Stored items:
=-=-=-=-=

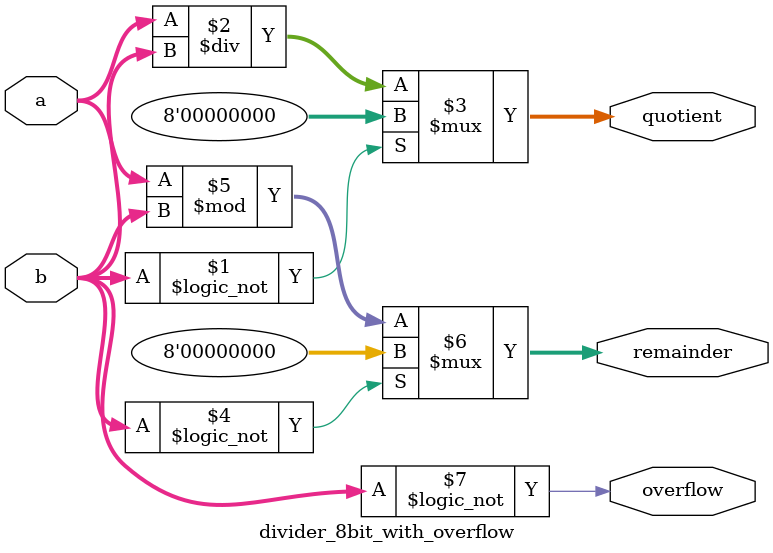
<source format=sv>
module divider_8bit_with_overflow (
    input [7:0] a,
    input [7:0] b,
    output [7:0] quotient,
    output [7:0] remainder,
    output overflow
);
    assign quotient = (b == 0) ? 8'b00000000 : a / b;
    assign remainder = (b == 0) ? 8'b00000000 : a % b;
    assign overflow = (b == 0);  // 除数为零时，发生溢出
endmodule

</source>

=-=-=-=-=

Required action: Without the images, write out all of the records exactly.

Answer to this problem:
<source format=sv>
module divider_8bit_with_overflow (
    input [7:0] a,
    input [7:0] b,
    output [7:0] quotient,
    output [7:0] remainder,
    output overflow
);
    assign quotient = (b == 0) ? 8'b00000000 : a / b;
    assign remainder = (b == 0) ? 8'b00000000 : a % b;
    assign overflow = (b == 0);  // 除数为零时，发生溢出
endmodule

</source>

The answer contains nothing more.